As confirmed this morning, Ladbrokes Coral has settled on a £5.9m penalty package sanctioned by the UK Gambling Commission (UKGC) following a number of ‘systemic failings’ which Barley Laing UK Managing Director of digital ID verification services provider Melissa (Melissa.com) states should act as a ‘wake-up call’ for gambling incumbents.
The UKGC stated that the Ladbrokes Coral Group had ineffective controls to identify and interact with customers who may have been suffering gambling harm or money laundering.
Laing told PaymentExpert that there is ‘no excuse’ for compliance infractions. He explained: “The large fine imposed on Ladbrokes Coral by the Gambling Commission needs to be a wake-up call for both the gambling and wider financial services sector.

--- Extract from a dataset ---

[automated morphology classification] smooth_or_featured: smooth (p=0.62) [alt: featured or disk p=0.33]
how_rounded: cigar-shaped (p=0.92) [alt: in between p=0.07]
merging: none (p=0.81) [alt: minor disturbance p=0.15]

But it’s not the monetary hit that’s the only issue, it’s the brand damage caused by the publicity surrounding such a fine and the implications this has not only in the short, but also long-term for the business.
“Today, there is no excuse for not adequately knowing who your customers are for anti-money laundering (AML) compliance, because there are products and services that ensure businesses adequately know their customers – all available at little cost.”

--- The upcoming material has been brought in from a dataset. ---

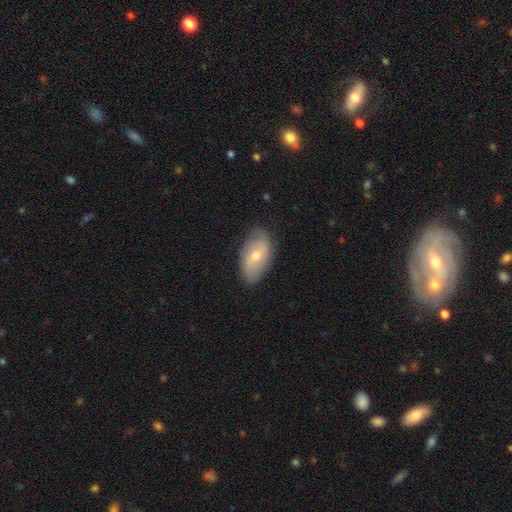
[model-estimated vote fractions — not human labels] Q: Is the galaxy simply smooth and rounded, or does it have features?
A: smooth — 47%.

As part of this penalty package, the Ladbrokes Coral Group’s new owners GVC will pay £4.8m in lieu of a financial penalty and will divest £1.1m gained from customers as a result of its failings.
GVC will also review the top 50 customers for the years 2015-2017 to consider whether any further failings can be identified, and if so they will divest themselves of profit accordingly.
Laing added: “To ensure compliance with Know You Customer (KYC) and AML regulations worldwide it’s vital organisations have access to tools that provide access to billions of records worldwide, such as passport, driver licence and ID card data, and confirmation of vital proof of address; along with access to up-to-date watch lists, such as politically exposed persons data.
“Also, from a customer experience stance, it’s now possible for AML checks to take place in real-time to avoid slowing the customer onboarding process or cause inconvenience, even during sophisticated operations such as biometric validation and liveness tests.
“The current Fourth Anti-Money Laundering Directive (4ADML) and soon to be law Fifth Anti-Money Laundering Directive (5AMLD) place steep financial and other stringent penalties on those businesses in the EU that don’t know their customers for AML purposes.
“Organisations need to ensure compliance with these directives by investing in the available cost-effective KYC and AML products and services that will prevent damaging sanctions against them, along with the negative publicity and associated brand damage these penalties will bring. Such an investment will also ensure they have a clear business advantage.”